The upcoming implementation of the Data Act brings significant challenges for data processing service providers. To achieve compliance, and to potentially seize new commercial opportunities arising as a result of the changes, providers should consider taking the following actions:
- Determine the extent to which the Data Act applies to the provider’s existing services, particularly in the context of more complex service offerings such as hybrid cloud and on-premise solutions, or multiple native data processing services.
- Update existing and future contract terms, as well as related documentation and web information sources, to meet the relevant requirements.
- From a technical perspective, map and structure data and digital assets to align with portability requirements, build new interfaces to facilitate switching, and implement components such as APIs to enable interoperability.
- Develop a commercial strategy to secure investments and revenue (e.g., the Data Act does not prohibit charging early termination fees or using fixed contract terms, so providers can still leverage these) and manage compliance costs (e.g., the potential loss of switching fees and other financial implications) within the provider’s fee structure.
- Identify opportunities to benefit from the changes, including by potentially attracting new customers that can transition from incumbent providers or providing compliance mechanisms to sell to other providers, such as switching interfaces.
For customers, the changes may provide significant opportunities to recalibrate their suite of IT and digital solutions. For example, customers are likely to have greater freedom — both contractually and in practical terms — to explore the implementation of multi-service environments (e.g., to achieve enhanced resilience or scalability) and/or to transition away from incumbent providers on accelerated timescales (e.g., where customers are dissatisfied with levels of service or pricing). This may be a good opportunity for customers to revisit their IT procurement strategies.
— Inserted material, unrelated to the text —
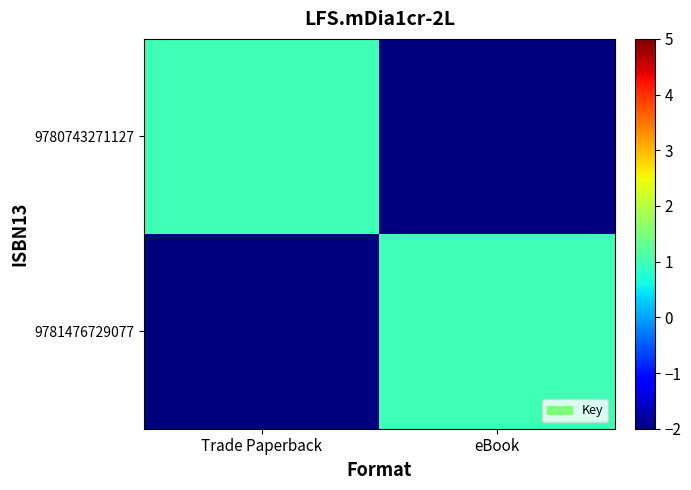

Reading right to left, list all the values displayed in this chart.

9780743271127: eBook=-2	Trade Paperback=1
9781476729077: eBook=1	Trade Paperback=-2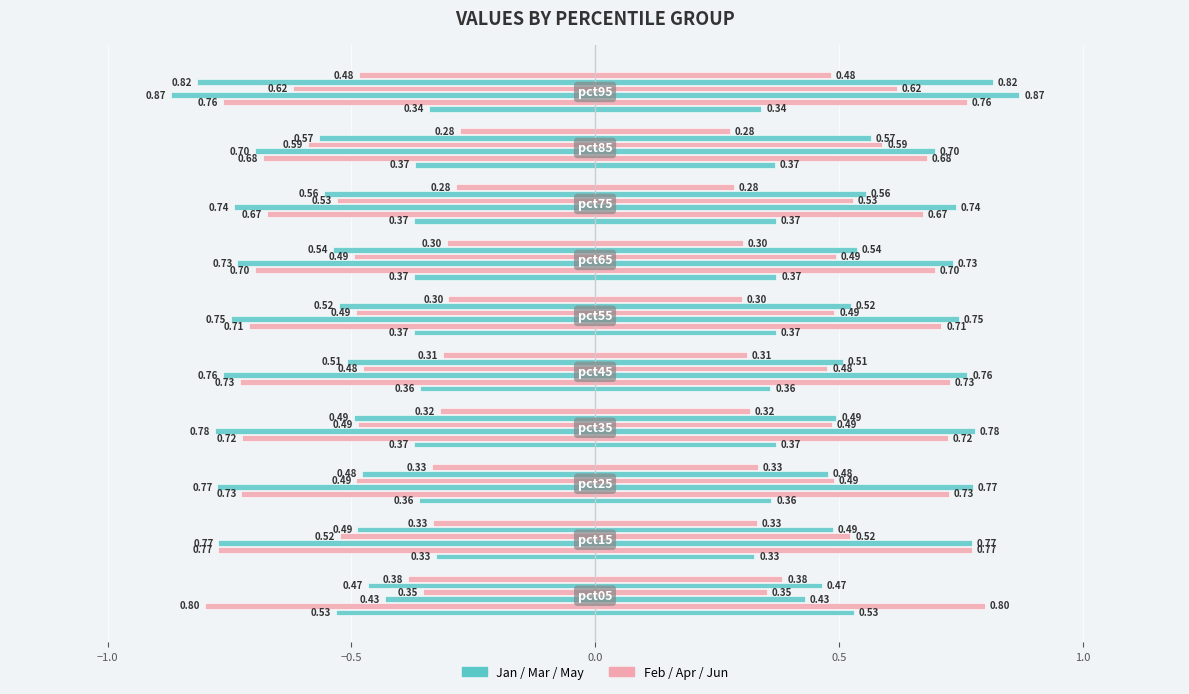

True or false: Jun has a value of -0.7 at 9.

False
Broader Implications of the Data Act
The Data Act will likely significantly affect the dynamics of the EU data processing services market. In one sense, the changes empower customers and present commercial opportunities to providers. On the other hand, in-scope providers face reduced control over customer relationships and increased risk of customer attrition, among other commercial and practical challenges.
These and other dynamics extend to the operational implementation of the changes. For example, the strict timelines and obligations for data portability and service-switching appear to rest uneasily with the significant real-world complexities involved in changing providers in a multifaceted IT environment, potentially reducing the practical relevance of these provisions for customers and increasing the risk of incidents and disputes. Additionally, the rights for customers to switch providers at any time and on short notice may prompt providers to adjust established pricing/contract term models in order to disincentivise customers from doing so. Whether the service-switching provisions in the Data Act will therefore achieve their intended pro-competitive effects remains to be seen.
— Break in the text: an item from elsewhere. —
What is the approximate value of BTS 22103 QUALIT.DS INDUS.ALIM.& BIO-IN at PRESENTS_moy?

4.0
More broadly, while the Data Act aims to promote competition, the compliance burden placed on emerging providers risks having the opposite effect, including by deterring market entry. The Data Act is one component of an ever-expanding framework of legal requirements affecting digital services across the EU, which increasingly places obligations directly or indirectly on service providers. The Data Act’s complex interaction with other laws — such as the EU Digital Operational Resilience Act (DORA), the GDPR, and the NIS 2 Directive — presents a compliance challenge even for large-scale providers.
How the Data Act will be enforced in practice at a national level remains to be seen. However, current regulatory trends in Member States such as Germany — regarding the related laws referred to above — may be indicative of an appetite for strict enforcement. We expect that organisations will pay close attention to developments as they continue to adapt to the changes.